▶ TEXTE RETENU
☆ ☆ ☆ ☆ ☆

Jean-Sébastien Bach & la transcription



Jean-Sébastien Bach fut tout autant “transcrit” que “transcripteur”: on connaît bien son Concerto en la mineur BWV 1065 qui n’est autre que le Concerto pour 4 violons en si mineur de Vivaldi (opus 3 RV580), ainsi que son Psaume 51, (“Tilge, Höchster meine Sünden”), qui provient du “Stabat Mater” de Pergolèse. En fait, nous conservons des messes complètes de Palestrina, des toccatas de Frescobaldi, des concertos de Corelli, etc, tous copiés minutieusement de la main de Bach! Et l’on possède également de nombreuses transcriptions pour orgue ou clavecin de plusieurs concertos de Vivaldi et Corelli, très connus et apprèciés en Allemagne à son époque. Il est intéressant d’observer que dans ses transcriptions, il ne ménageait guère l’idée initiale de l’auteur: souvent même, après quelques mesures “transposées”, il s’engageait sur sa propre voie, puis revenait à l’original pour l’abandonner à nouveau; il sautait des parties entières, en rajoutait d’autres de sorte que nous pouvons presque considérer ces transcriptions comme des oeuvres originales. C’est dire si on est loin des réserves émises par les adeptes de la restitution authentique à l’encontre de la moindre modification du texte original - notamment en ce qui concerne le répertoire baroque, (encore faudrait-il savoir si Bach est un musicien baroque au sens où Lully, Campra, Rameau ou Corelli le sont, eux, indéniablement...). Un tel conservatisme conduit inévitablement à la schlérose et à la standardisation du phénomène même d’interprétation musicale.

☆ ☆ ☆ ☆ ☆

▶ DONNÉES FOURNIES
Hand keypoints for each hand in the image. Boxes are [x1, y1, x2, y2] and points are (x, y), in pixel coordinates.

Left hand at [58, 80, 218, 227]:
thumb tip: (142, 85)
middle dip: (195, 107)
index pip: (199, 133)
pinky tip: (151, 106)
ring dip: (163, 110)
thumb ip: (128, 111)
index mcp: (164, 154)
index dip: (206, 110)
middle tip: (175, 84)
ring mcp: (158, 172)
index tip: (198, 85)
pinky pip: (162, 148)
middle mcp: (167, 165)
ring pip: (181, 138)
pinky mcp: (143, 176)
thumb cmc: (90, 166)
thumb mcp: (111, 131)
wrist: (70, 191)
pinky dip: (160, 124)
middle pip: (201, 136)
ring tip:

☆ ☆ ☆ ☆ ☆

▶ EXERCICE
Reprenez le texte sur Bach et la transcription après sa dernière phrase et poursuivez-le.

▶ CORRIGÉ
À ce sujet, Gabriel Fauré écrivait avec pertinence dans sa préface des Oeuvres Complètes pour Orgue de Bach: “Le mal dont souffrent les chefs-d’oeuvre, c’est le respect excessif dont on les entoure”. Quant on sait l’insatisfaction chronique des compositeurs face aux conditions souvent désastreuses dans lesquelles ont été créées leurs oeuvres, on ne peut qu’envisager de s’en éloigner, et non d’en être les épigones. (Lire à ce propos l’excellent et très rafraichissant “À contre bruit” de Gérard Zwang).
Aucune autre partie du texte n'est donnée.